Published on 03/11/2017

Quarterly Financial Information

Q3 17: SOLID RESULTS IN RETAIL, DECLINE IN MARKETS ACTIVITIES

  • Net banking income for the core businesses of EUR 5.9bn (-5.9% vs. Q3 16): substantial growth in International Retail Banking & Financial Services (+5.2%*), revenue decline in Global Banking & Investor Solutions, in a historically low volatility environment (-14.7% vs. Q3 16), and in French Retail Banking (-6.6%(1) vs. Q3 16) against a backdrop of low interest rates.
  • Group book net banking income was slightly lower (-0.9%) at EUR 5,958m (EUR 6,010m in Q3 16).
  • Stable operating expenses: -0.4% vs. Q3 16.
  • Commercial cost of risk(2) halved, at 17bp in Q3 17 (34bp in Q3 16) reflecting the improvement in the Group’s risk profile observed for several quarters. Additional allocation to the provision for disputes of EUR 300m.
  • Book Group net income of EUR 932m in Q3 17 (EUR 1,099m in Q3 16).
  • Group net income excluding non-economic items of EUR 894m in Q3 17 (EUR 1,257m in Q3 16).
  • Fully-loaded CET 1 ratio of 11.7% (stable vs. June 30th, 2017).

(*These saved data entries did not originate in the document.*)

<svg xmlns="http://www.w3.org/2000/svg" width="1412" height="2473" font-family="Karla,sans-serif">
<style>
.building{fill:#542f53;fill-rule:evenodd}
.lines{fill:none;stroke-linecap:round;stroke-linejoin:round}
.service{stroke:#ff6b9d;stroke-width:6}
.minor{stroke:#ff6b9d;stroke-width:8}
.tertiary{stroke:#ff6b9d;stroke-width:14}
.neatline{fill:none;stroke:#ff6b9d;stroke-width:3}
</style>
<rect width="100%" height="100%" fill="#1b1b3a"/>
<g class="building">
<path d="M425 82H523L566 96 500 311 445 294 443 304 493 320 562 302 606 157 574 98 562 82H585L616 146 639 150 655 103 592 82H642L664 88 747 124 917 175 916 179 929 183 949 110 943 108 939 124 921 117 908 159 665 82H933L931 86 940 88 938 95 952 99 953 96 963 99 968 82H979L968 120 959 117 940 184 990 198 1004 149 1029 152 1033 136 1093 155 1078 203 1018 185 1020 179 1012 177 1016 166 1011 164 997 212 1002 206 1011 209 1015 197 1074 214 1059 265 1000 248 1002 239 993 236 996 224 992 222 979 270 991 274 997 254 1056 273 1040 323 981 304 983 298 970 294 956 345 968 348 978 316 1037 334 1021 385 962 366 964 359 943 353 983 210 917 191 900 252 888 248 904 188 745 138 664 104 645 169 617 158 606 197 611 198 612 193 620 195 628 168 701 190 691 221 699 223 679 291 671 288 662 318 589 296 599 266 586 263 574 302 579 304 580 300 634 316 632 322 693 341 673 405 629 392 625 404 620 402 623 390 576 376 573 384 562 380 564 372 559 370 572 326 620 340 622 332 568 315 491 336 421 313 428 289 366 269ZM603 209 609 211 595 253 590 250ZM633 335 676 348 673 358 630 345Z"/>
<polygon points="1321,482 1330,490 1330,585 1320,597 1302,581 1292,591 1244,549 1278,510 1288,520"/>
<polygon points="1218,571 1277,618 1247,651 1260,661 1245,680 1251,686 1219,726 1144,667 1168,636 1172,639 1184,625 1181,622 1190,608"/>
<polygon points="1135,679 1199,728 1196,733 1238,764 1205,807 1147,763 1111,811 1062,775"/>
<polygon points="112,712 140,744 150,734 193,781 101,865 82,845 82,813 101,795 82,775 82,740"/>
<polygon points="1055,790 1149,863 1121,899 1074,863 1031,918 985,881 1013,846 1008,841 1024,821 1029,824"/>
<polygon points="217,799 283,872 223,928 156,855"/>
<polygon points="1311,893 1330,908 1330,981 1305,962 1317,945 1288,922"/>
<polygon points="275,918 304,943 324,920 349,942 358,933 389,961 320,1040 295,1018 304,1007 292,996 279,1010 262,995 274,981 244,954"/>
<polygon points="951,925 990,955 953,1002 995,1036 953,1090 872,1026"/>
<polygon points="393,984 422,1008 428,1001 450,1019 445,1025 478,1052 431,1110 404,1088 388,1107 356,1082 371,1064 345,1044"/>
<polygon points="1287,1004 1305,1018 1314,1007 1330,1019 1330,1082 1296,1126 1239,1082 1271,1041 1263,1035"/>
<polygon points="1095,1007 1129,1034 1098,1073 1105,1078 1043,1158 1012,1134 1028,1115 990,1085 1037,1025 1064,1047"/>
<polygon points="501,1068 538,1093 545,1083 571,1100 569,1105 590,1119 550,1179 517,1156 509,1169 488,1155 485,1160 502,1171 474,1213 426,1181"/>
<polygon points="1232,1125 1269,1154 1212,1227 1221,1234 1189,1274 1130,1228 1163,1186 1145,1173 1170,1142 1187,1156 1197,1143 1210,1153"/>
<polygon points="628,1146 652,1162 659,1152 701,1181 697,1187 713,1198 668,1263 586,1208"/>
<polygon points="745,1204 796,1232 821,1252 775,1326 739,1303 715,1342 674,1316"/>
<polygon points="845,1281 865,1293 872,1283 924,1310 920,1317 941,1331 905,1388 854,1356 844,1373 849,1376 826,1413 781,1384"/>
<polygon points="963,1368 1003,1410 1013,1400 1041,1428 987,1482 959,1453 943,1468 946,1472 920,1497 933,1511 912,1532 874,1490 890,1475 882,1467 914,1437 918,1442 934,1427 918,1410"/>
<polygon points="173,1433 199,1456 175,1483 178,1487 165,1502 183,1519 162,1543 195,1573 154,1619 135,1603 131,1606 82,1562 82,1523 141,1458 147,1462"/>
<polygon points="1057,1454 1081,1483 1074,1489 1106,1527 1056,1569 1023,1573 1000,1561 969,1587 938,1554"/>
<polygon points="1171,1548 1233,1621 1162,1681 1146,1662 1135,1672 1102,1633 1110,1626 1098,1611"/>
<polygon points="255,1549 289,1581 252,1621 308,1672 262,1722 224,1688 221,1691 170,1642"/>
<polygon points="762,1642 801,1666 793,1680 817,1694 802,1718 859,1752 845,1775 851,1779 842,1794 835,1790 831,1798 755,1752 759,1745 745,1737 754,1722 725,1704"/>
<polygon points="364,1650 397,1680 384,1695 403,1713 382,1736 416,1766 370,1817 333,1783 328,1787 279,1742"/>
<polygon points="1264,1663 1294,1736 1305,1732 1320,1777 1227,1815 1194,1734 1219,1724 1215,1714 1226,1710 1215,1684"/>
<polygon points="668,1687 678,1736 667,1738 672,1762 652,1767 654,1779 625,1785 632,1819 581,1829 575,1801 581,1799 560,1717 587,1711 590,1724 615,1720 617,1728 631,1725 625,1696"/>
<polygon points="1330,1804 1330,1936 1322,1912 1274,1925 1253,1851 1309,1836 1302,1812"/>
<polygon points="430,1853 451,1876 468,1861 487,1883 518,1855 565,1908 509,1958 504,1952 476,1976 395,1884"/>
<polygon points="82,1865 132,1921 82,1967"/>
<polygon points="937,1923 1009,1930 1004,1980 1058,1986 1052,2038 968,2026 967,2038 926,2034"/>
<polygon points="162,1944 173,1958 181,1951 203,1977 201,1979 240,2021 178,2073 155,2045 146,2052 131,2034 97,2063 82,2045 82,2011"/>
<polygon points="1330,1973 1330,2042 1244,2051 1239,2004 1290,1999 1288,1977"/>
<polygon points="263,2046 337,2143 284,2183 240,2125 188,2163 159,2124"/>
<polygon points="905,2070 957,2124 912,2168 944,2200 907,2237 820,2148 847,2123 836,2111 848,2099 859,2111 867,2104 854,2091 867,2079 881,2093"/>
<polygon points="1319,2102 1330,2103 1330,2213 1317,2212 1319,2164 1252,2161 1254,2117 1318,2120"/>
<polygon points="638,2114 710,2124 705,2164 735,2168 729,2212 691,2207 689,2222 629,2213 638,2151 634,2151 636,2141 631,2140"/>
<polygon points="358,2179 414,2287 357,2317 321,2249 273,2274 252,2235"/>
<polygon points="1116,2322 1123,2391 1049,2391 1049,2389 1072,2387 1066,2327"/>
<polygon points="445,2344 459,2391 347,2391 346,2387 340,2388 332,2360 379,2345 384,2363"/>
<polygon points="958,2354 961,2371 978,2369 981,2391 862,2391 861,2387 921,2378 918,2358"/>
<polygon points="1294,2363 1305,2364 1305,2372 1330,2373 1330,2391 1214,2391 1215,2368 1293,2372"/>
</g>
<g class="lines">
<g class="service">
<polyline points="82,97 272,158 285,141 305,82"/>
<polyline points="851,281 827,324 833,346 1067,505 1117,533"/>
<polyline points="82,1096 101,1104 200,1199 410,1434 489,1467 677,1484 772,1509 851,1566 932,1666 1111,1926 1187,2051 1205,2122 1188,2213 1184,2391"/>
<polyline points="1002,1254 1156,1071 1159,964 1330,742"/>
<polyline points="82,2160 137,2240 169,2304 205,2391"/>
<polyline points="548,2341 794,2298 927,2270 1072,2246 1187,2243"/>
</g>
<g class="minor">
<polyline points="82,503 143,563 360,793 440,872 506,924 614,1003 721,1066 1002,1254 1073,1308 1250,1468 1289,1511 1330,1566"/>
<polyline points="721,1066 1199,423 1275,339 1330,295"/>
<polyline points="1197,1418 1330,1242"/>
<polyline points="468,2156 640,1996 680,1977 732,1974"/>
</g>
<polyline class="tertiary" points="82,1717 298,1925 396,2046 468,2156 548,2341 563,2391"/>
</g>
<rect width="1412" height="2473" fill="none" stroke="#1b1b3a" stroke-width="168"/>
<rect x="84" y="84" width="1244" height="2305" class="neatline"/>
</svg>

9M 17: INCREASE IN UNDERLYING GROUP NET INCOME

  • Underlying net banking income(3) of EUR 18.8bn (+0.4% vs. 9M 16)
  • Underlying operating expenses(3) under control: +1.2% vs. 9M 16
  • Underlying Group net income(3) of EUR 3,616m, up +16.9% vs. 9M 16
  • Underlying ROE(3) of 9.0% (8.0% in 9M 16)

EPS**: EUR 3.12 in 9M 17 (EUR 4.19 in 9M 16). Provision for dividend of EUR 1.65/share

Presentation of the strategic plan on November 28th, 2017
 

The footnotes * and ** in this document are specified below:
*     When adjusted for changes in Group structure and at constant exchange rates.
** Excluding non-economic items.


(1)  Including adjustment of hedging costs and excluding PEL/CEL provision.
(2) Excluding disputes, in basis points for outstandings at the beginning of the period, including operating leases. Annualised   calculation.
(3)  See methodology note 5 for the transition from accounting data to underlying data.